Exercise description:
Please return each entry that follows exactly as written, and keep the pictures out.

Extracted information:
────────────────

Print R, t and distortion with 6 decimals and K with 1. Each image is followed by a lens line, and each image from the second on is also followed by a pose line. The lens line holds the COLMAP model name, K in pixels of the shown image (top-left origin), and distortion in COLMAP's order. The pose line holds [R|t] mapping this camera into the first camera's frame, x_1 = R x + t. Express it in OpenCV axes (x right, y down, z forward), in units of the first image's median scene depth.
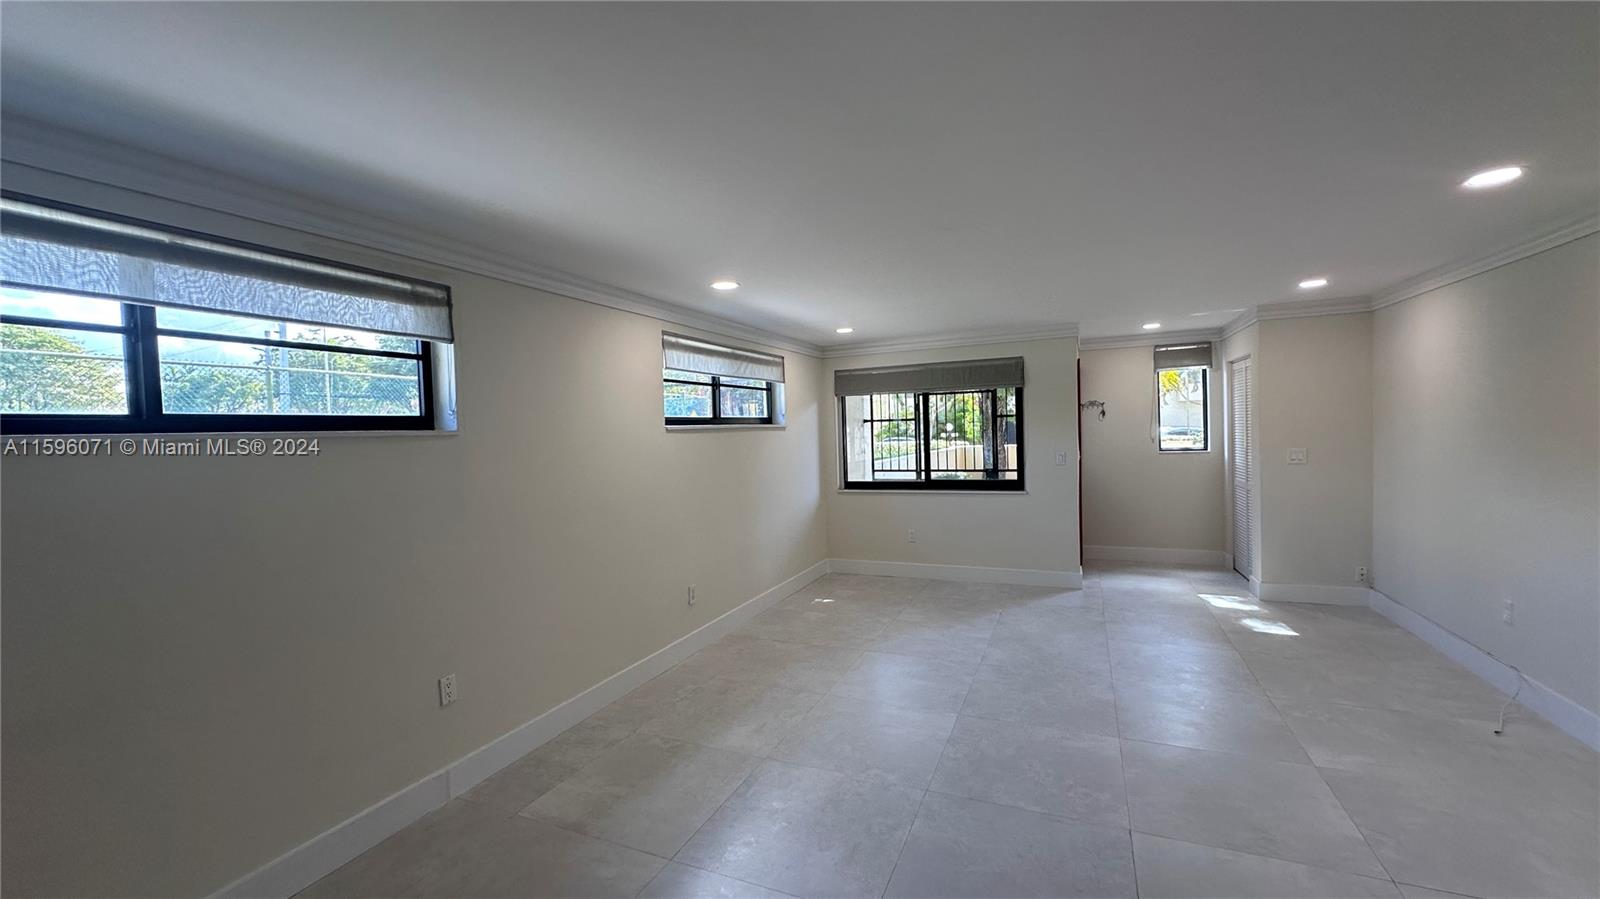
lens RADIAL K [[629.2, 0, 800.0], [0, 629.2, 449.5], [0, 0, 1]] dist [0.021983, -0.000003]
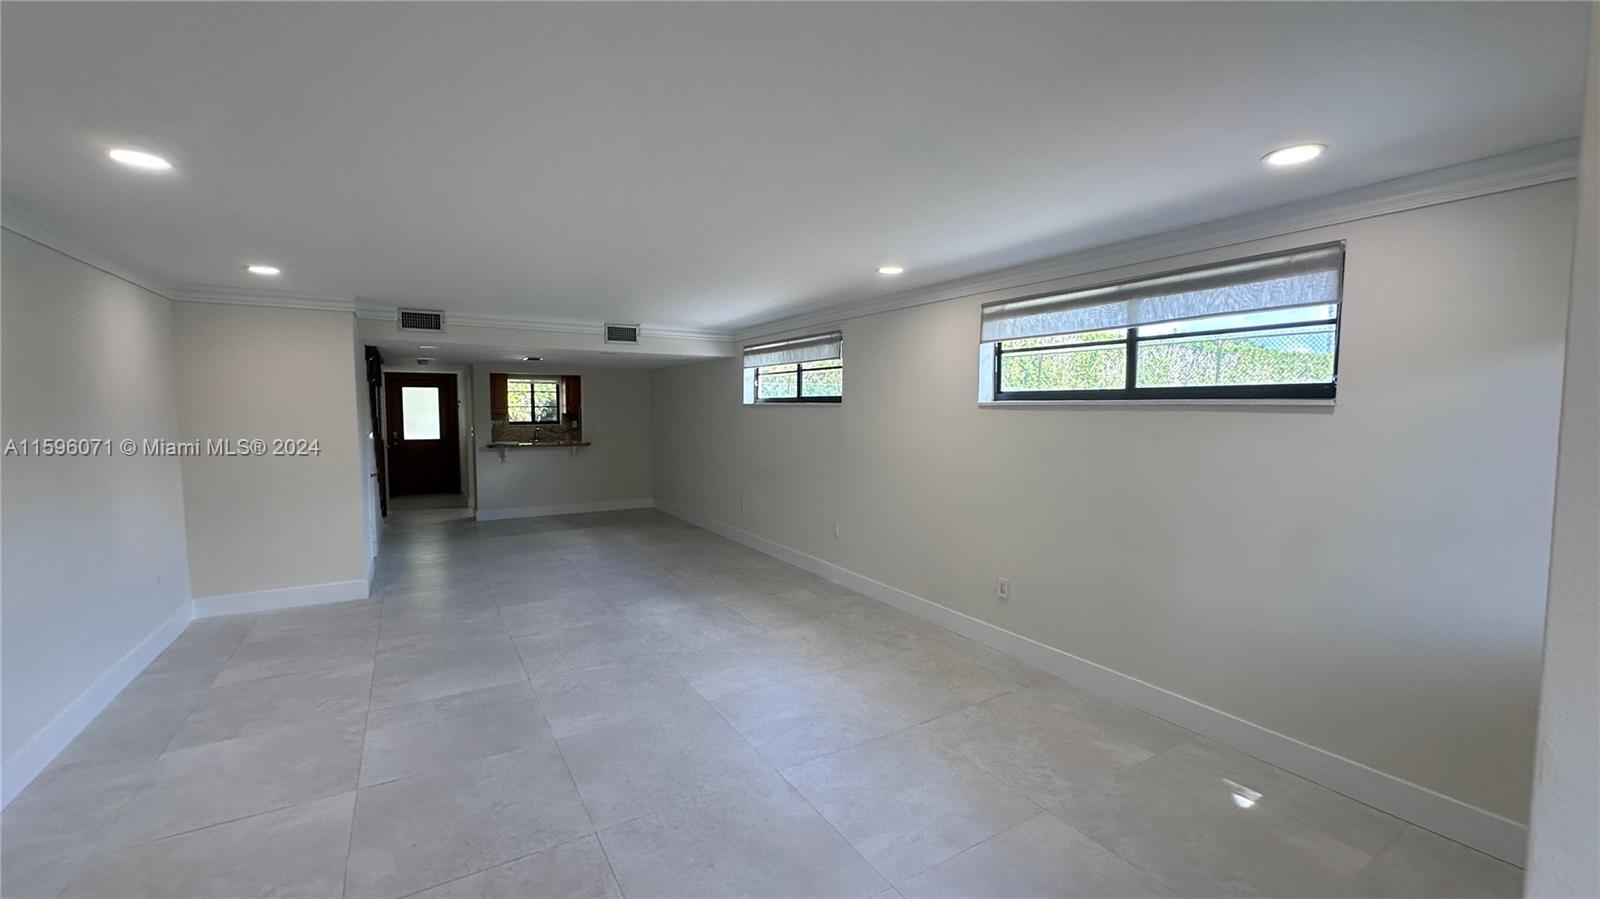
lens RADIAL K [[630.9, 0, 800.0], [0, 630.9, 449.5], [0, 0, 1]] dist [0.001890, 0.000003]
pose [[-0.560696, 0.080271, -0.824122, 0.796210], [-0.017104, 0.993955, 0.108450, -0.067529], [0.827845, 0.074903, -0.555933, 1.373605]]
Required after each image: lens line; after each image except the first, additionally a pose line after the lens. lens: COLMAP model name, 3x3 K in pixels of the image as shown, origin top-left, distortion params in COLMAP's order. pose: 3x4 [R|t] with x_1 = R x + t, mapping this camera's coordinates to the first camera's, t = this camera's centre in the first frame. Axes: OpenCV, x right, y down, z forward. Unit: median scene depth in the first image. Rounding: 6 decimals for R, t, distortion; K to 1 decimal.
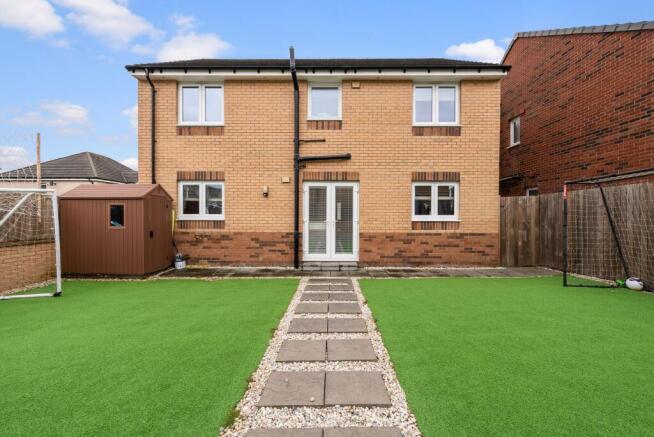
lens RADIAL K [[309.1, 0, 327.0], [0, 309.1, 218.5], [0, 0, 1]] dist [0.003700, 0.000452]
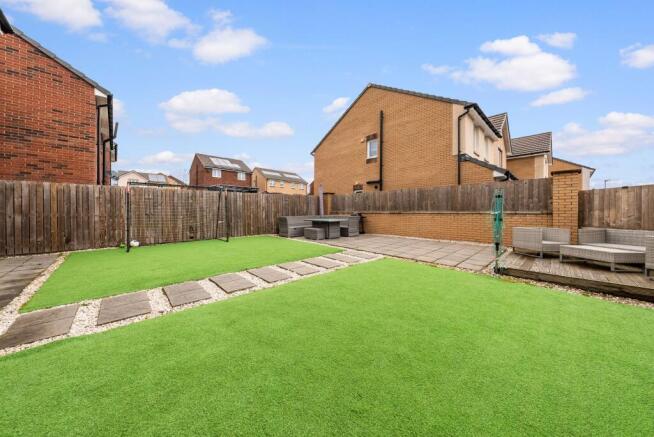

────────────────

Exercise answer:
Print R, t and distortion with 6 decimals and K with 1. Each image is followed by a lens line, and each image from the second on is also followed by a pose line. The lens line holds the COLMAP model name, K in pixels of the shown image (top-left origin), and distortion in COLMAP's order. The pose line holds [R|t] mapping this camera into the first camera's frame, x_1 = R x + t. Express it in OpenCV axes (x right, y down, z forward), in units of the first image's median scene depth.
lens RADIAL K [[629.2, 0, 800.0], [0, 629.2, 449.5], [0, 0, 1]] dist [0.021983, -0.000003]
lens RADIAL K [[630.9, 0, 800.0], [0, 630.9, 449.5], [0, 0, 1]] dist [0.001890, 0.000003]
pose [[-0.560696, 0.080271, -0.824122, 0.796210], [-0.017104, 0.993955, 0.108450, -0.067529], [0.827845, 0.074903, -0.555933, 1.373605]]
Required after each image: lens line; after each image except the first, additionally a pose line after the lens. lens: COLMAP model name, 3x3 K in pixels of the image as shown, origin top-left, distortion params in COLMAP's order. pose: 3x4 [R|t] with x_1 = R x + t, mapping this camera's coordinates to the first camera's, t = this camera's centre in the first frame. Axes: OpenCV, x right, y down, z forward. Unit: median scene depth in the first image. Rounding: 6 decimals for R, t, distortion; K to 1 decimal.
lens RADIAL K [[309.1, 0, 327.0], [0, 309.1, 218.5], [0, 0, 1]] dist [0.003700, 0.000452]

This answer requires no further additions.